### Supplied records
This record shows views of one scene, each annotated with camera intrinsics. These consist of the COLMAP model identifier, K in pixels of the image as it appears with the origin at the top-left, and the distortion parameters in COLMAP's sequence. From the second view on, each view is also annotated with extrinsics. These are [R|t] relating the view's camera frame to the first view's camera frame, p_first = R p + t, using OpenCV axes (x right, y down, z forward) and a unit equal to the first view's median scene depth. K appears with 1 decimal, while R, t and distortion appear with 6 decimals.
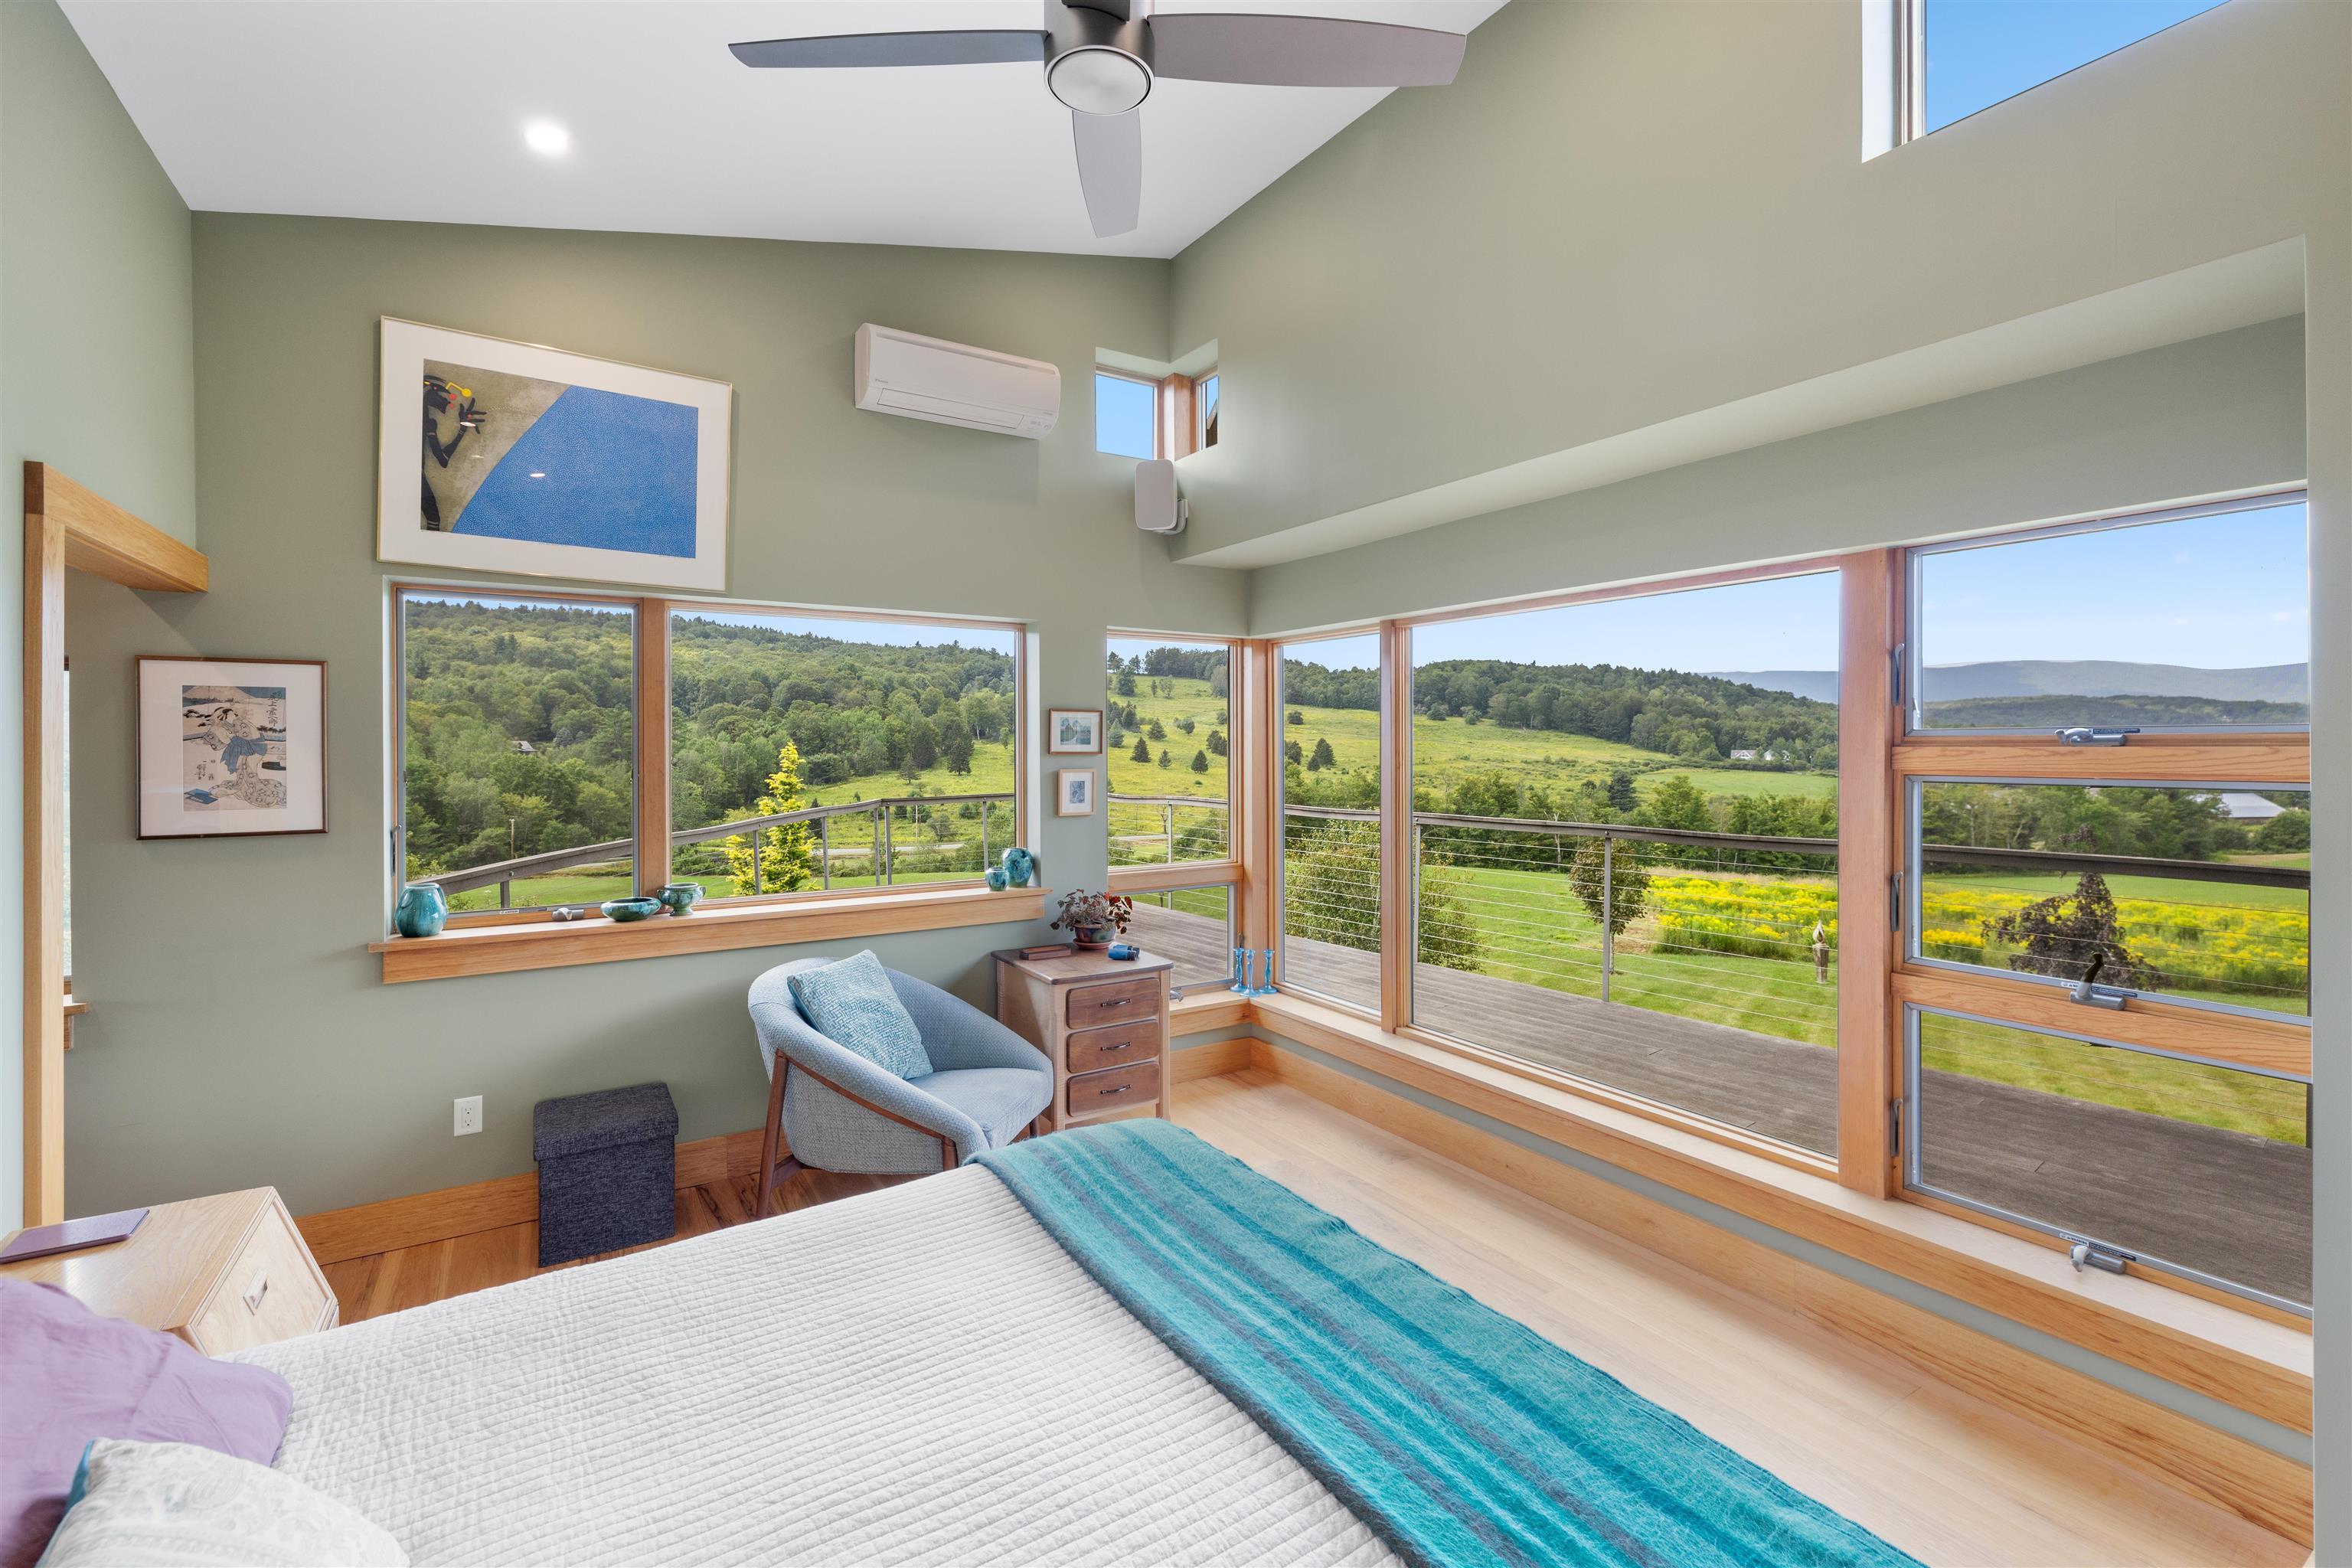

==

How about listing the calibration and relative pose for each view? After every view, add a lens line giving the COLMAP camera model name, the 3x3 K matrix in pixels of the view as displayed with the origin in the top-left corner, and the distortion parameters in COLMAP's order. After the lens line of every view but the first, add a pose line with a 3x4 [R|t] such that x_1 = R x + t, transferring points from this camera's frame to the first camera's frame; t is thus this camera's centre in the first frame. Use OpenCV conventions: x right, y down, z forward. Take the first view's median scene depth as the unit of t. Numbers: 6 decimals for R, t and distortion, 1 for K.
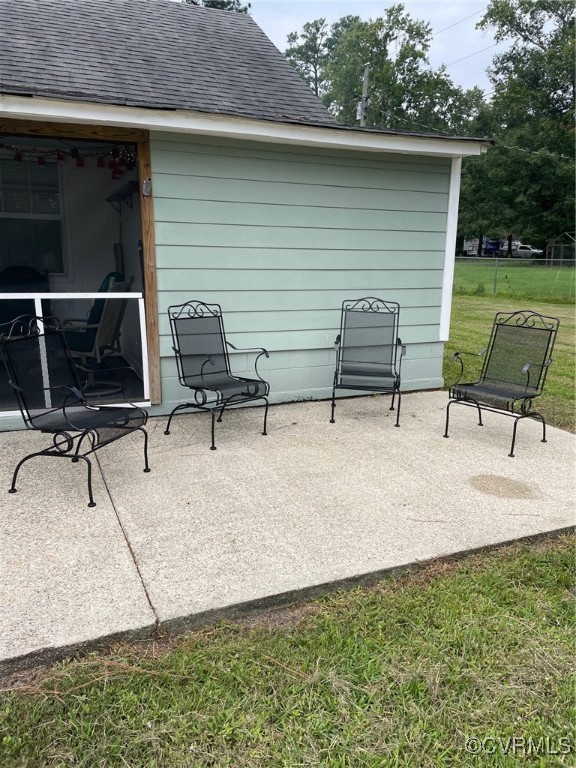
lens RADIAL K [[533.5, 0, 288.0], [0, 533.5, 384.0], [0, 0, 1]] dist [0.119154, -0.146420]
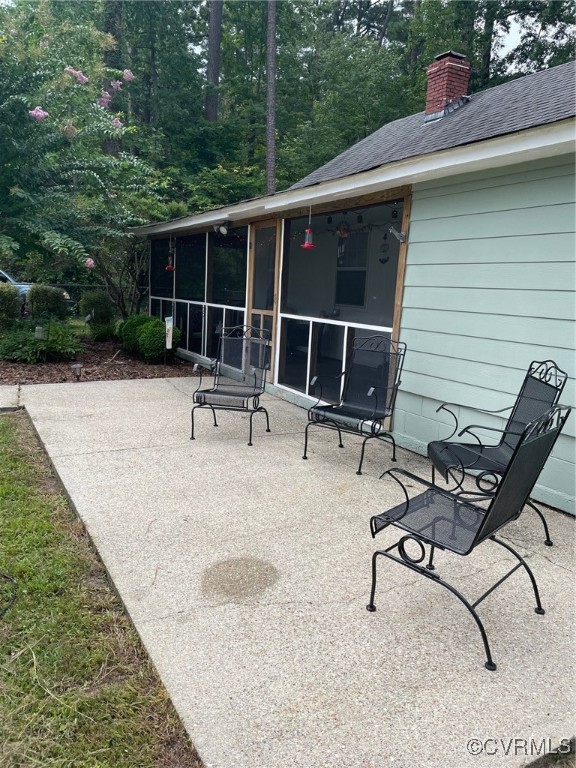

### Prompt
Copy out the items from the line with "How about listing" to the line with "lens RADIAL K", both of those lines included, leaving out the pictures.

### Exercise output
How about listing the calibration and relative pose for each view? After every view, add a lens line giving the COLMAP camera model name, the 3x3 K matrix in pixels of the view as displayed with the origin in the top-left corner, and the distortion parameters in COLMAP's order. After the lens line of every view but the first, add a pose line with a 3x4 [R|t] such that x_1 = R x + t, transferring points from this camera's frame to the first camera's frame; t is thus this camera's centre in the first frame. Use OpenCV conventions: x right, y down, z forward. Take the first view's median scene depth as the unit of t. Numbers: 6 decimals for R, t and distortion, 1 for K.
lens RADIAL K [[533.5, 0, 288.0], [0, 533.5, 384.0], [0, 0, 1]] dist [0.119154, -0.146420]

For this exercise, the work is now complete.